The paper presents a novel algorithm for multi-objective multi-agent reinforcement learning (MOMARL) via graph-truncated Q-function approximation method, which only requires local state-action information from each agent's neighborhood rather than global data. Additionally, they introduce the concept of an action-averaged Q-function, reducing the dimensionality further to local states and actions, and establish an equivalence between the graph-truncated Q-function and action-averaged Q-function for policy gradient approximation. They develop a distributed, scalable algorithm with linear function approximation and prove it converges to a Pareto-stationary solution at a rate of O(1/T).
优点
- By using a graph-truncated Q-function that only relies on local state-action information, the algorithm avoids the exponential growth of the global state-action space.

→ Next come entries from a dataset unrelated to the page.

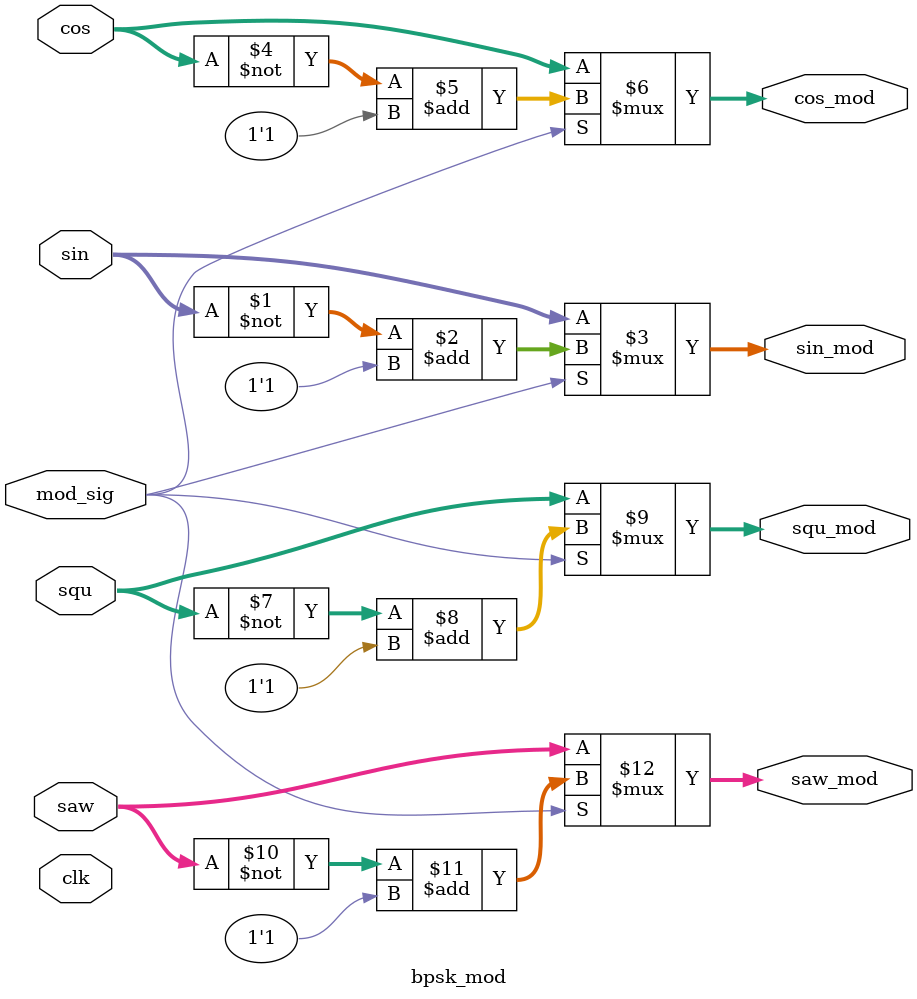
<source format=sv>
module bpsk_mod(input logic [11:0] sin, cos, squ, saw,
               input logic clk, mod_sig,
					output logic [11:0] sin_mod, cos_mod, squ_mod, saw_mod);

//output assigning
assign sin_mod = mod_sig ? (~sin+1'b1) : sin;
assign cos_mod = mod_sig ? (~cos+1'b1) : cos;
assign squ_mod = mod_sig ? (~squ+1'b1) : squ;
assign saw_mod = mod_sig ? (~saw+1'b1) : saw;

endmodule

</source>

- The algorithm is mathematically proven to converge to a Pareto-stationary solution at a rate of O(1/T).
缺点
- Writing is rush and poor.
- The main conclusions and theoretical results are introduced relatively late, with the first major lemma only appearing on page 4 in a 10-page paper. This delay may reduce the immediate impact and engagement for readers, as foundational results that frame the work are postponed.
- Many equations are labeled even though they are referenced only once. This creates unnecessary clutter and can impede readability. Reducing labels to only frequently referenced equations would improve flow and make the reading experience smoother.
- The expression of the goal in multi-agent, multi-objective reinforcement learning (MPMARL) is unclear, particularly in maximizing a vector with potentially correlated values.
- Definition 2 (ε-Pareto-stationarity) lacks citation of relevant articles. Providing references to foundational works on Pareto-stationarity, along with an explanation, would help readers connect the definition to established literature.
- Assumptions 1 and 2 are verbose, which affects conciseness and clarity.
- Lemma 1 lacks a proof or reference to an appendix section, as well as citations of relevant works. This absence is also in Lemma 3.
- The start of Section 3 does not provide sufficient motivation for addressing the algorithm’s reliance on the global state-action space.
问题
See in weakness.
伦理问题详情
NA
Withdraw this manuscript.